The director of U.S. Citizenship and Immigration Services said yesterday that the agency is now ready to run a guest-worker program, just five months after he told a Senate hearing that the agency was not prepared.
Emilio Gonzalez said the agency can handle whatever program Congress sets up, in part because much of the workload would be outsourced to contractors.
“We have the tools, we have the personnel, and I believe we have the structure to adequately handle a guest-worker program if and when we get one,” he said. “Obviously, we’ll need some additional tools and some resources, but we’re ready.”
In October, at his confirmation hearing, Mr. Gonzalez told the Senate Judiciary Committee that USCIS wasn’t ready because “the systems that exist right now wouldn’t be able to handle it.”
Mr. Gonzalez said that “a lot of things have happened” in those months. He was sworn in as director early in January and said he has begun a reorganization that will leave a “leaner, more effective” staff. He also said technology upgrades were in the works.
As for the workload — a concern for many in Congress, given an existing backlog of immigration-benefit applications — he said outsourcing to contractors will help.

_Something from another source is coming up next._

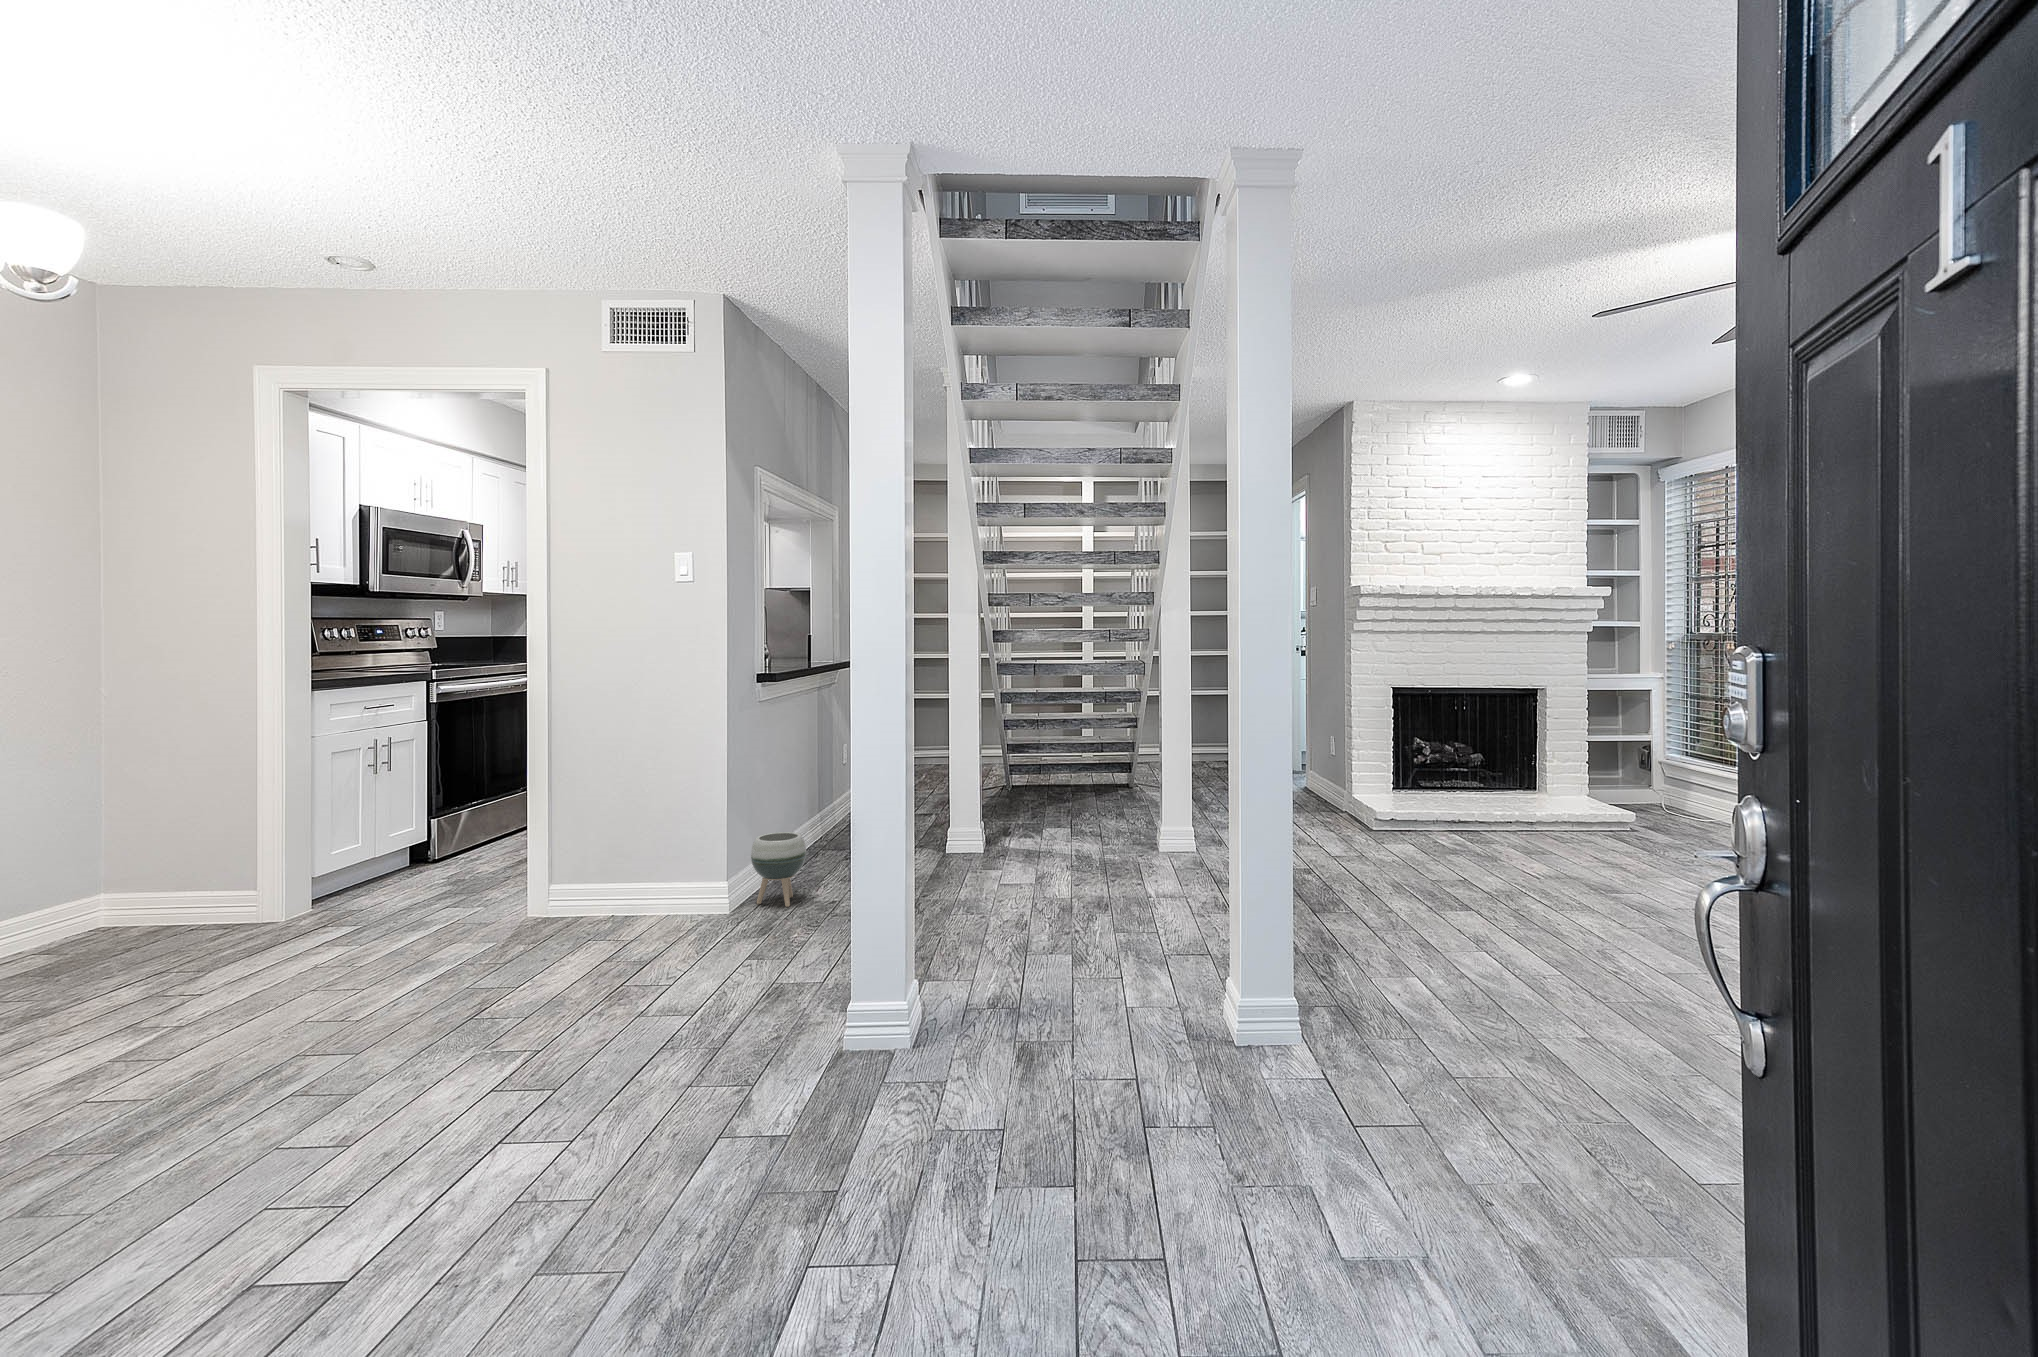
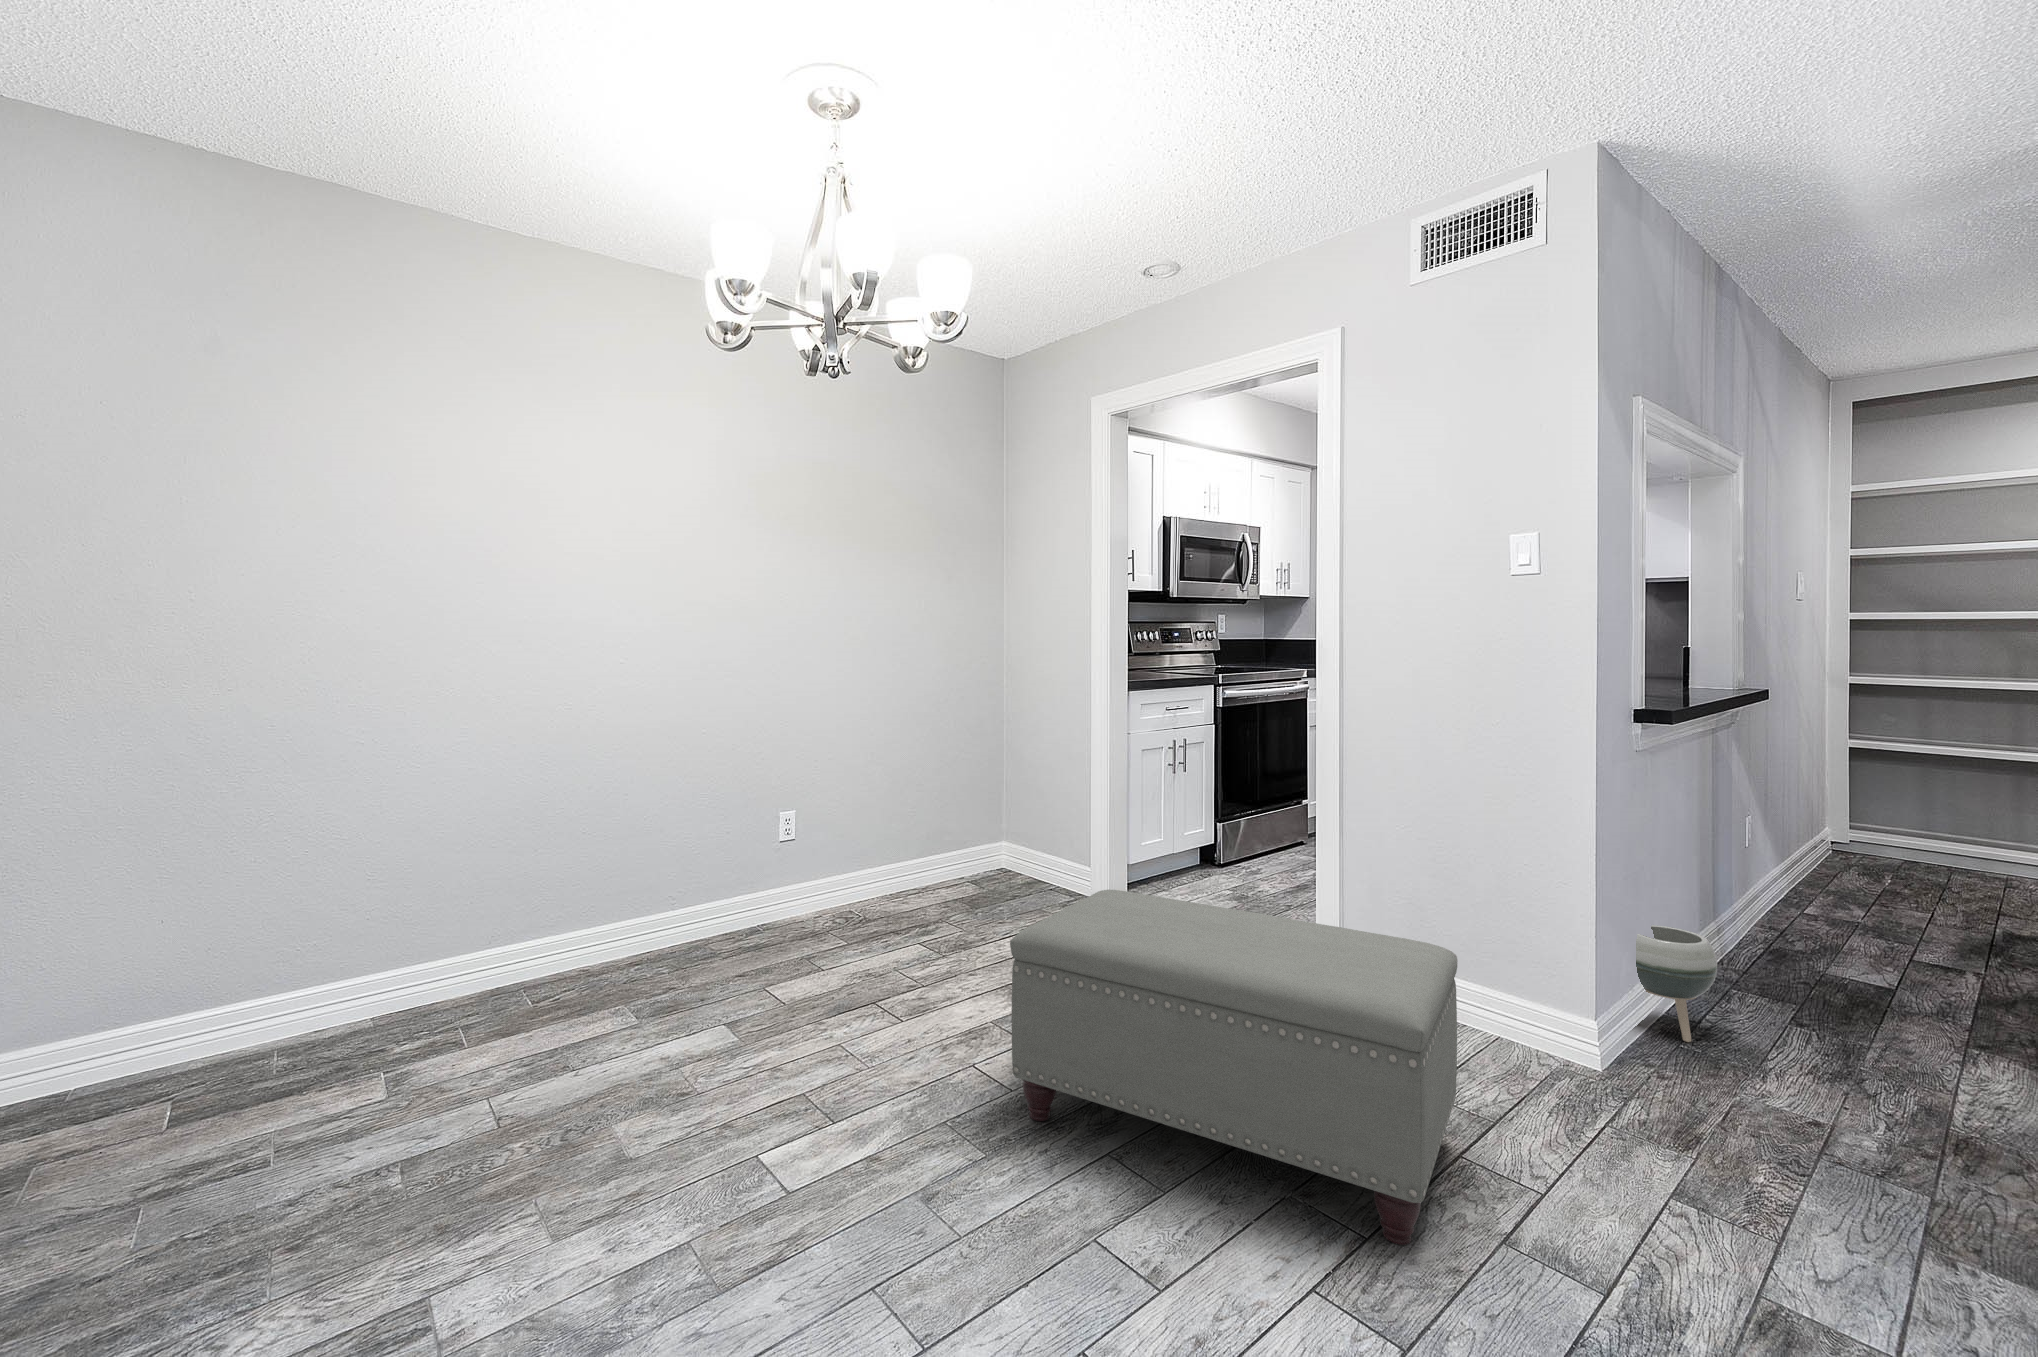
ottoman: none [134,863,603,1117] -> present [1010,890,1458,1245]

“We do that now, so this would be nothing new; it would just have to be done on a larger scale,” he said.
USCIS is the arm of the immigration service charged with granting immigration benefits such as permanent residence or citizenship.
Speaking with reporters at a morning briefing at the agency’s headquarters, Mr. Gonzalez disputed a draft Government Accountability Office (GAO) report, which The Washington Times obtained and reported on Monday, that said USCIS has no systematic way to detect fraud or to learn from other agencies’ experiences.
“Oh, but we do,” Mr. Gonzalez said. “I’m not going to sit here [and] get into a contest whether GAO says we can or can’t. Like anything else, can we do better? Sure. But understand, we work with the tools we have. We identify egregious cases of fraud, and we take corrective action.”
The GAO said USCIS doesn’t have a handle on the size and scope of fraud, and Mr. Gonzalez said he doesn’t know how extensive the problem is nor could he say how many times the USCIS has pursued administrative or criminal penalties for fraud. But he said fraud is not overwhelming the agency.
“That there’s fraud out there — I assume there is. Is this something that’s rampant and we don’t have a handle on? I think that’s probably going a bit too far,” he said.
“When we identify fraud, we take actions, we work with our colleagues at the Department of Homeland Security. I’m not sure I could give you a total number of fraud cases out of a total number we adjudicate, but this is a huge agency. I mean, we do 135,000 background checks a day,” he said.
USCIS has come under fire from many in Congress.
Sen. Charles E. Grassley, Iowa Republican, sent a letter in February listing problems such as adjudicators’ lacking access to the right databases and having to make decisions without being able to see derogatory information that another law-enforcement agency has.